(Dataset items)
§ §

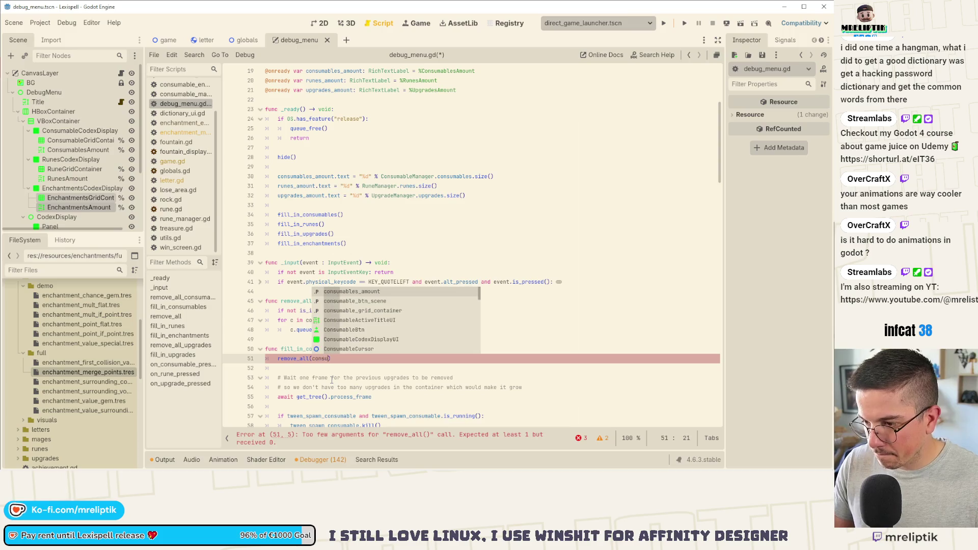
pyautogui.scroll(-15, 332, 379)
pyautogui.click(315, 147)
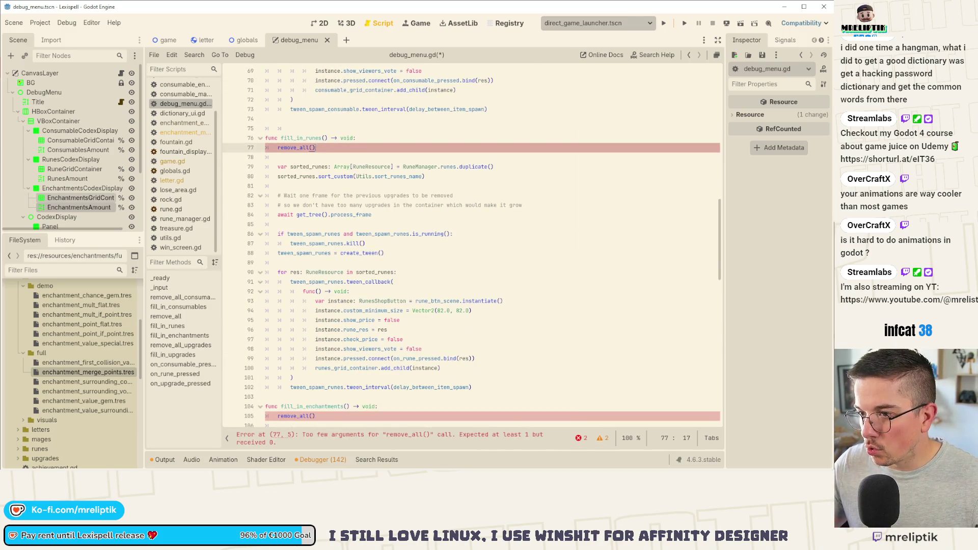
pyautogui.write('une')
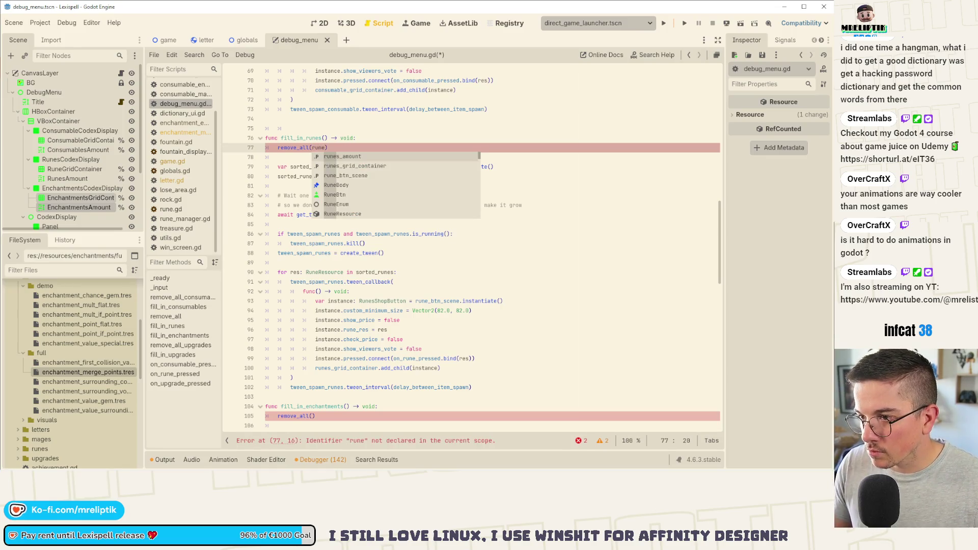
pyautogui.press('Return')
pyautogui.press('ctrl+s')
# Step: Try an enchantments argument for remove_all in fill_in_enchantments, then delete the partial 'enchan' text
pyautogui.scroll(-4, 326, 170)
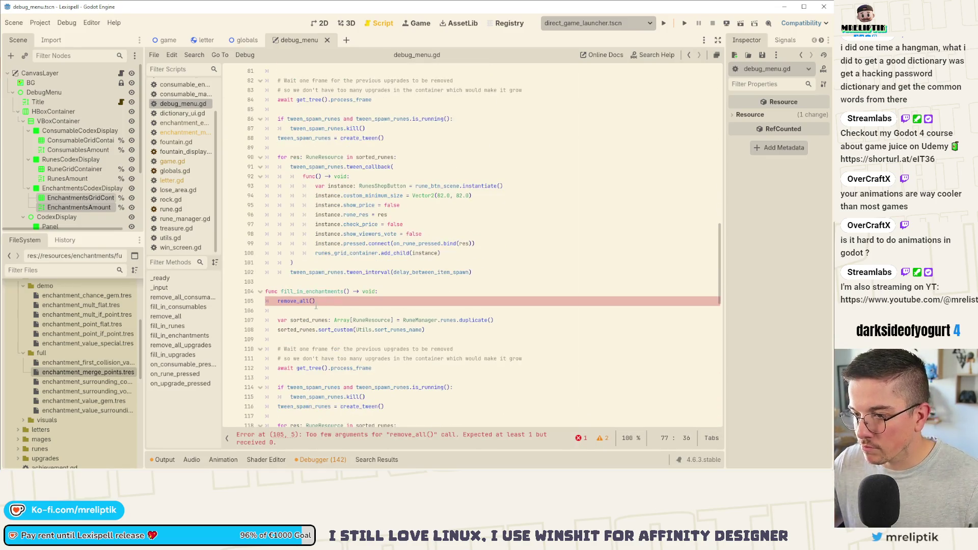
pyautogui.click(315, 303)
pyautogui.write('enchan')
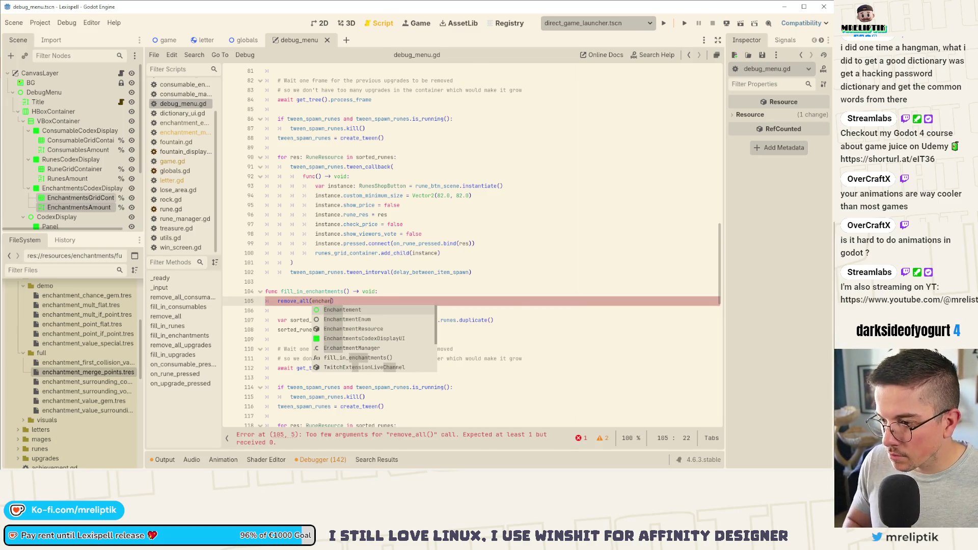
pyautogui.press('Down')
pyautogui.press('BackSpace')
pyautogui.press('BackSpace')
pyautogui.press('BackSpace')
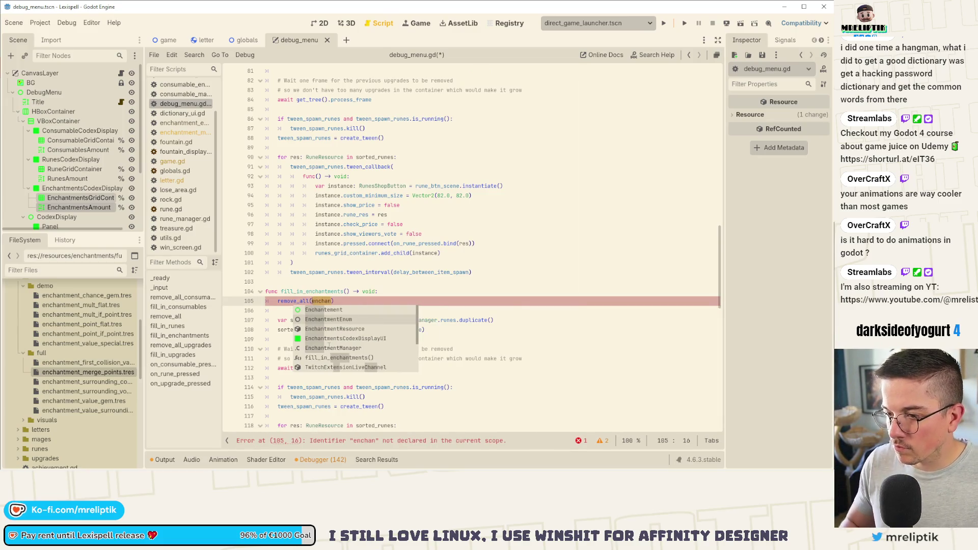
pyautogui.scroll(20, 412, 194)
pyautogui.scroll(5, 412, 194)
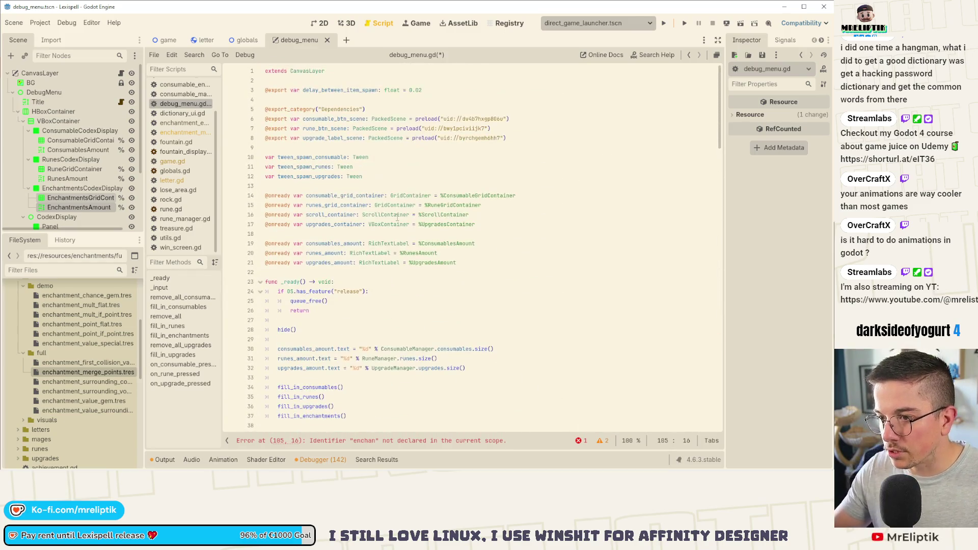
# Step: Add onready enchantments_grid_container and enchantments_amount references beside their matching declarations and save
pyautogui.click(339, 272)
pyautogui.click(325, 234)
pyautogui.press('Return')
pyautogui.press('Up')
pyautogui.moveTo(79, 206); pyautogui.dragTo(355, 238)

§ §

What the exercise asks
State only the count of lines above that hold the string "Step".

Result
2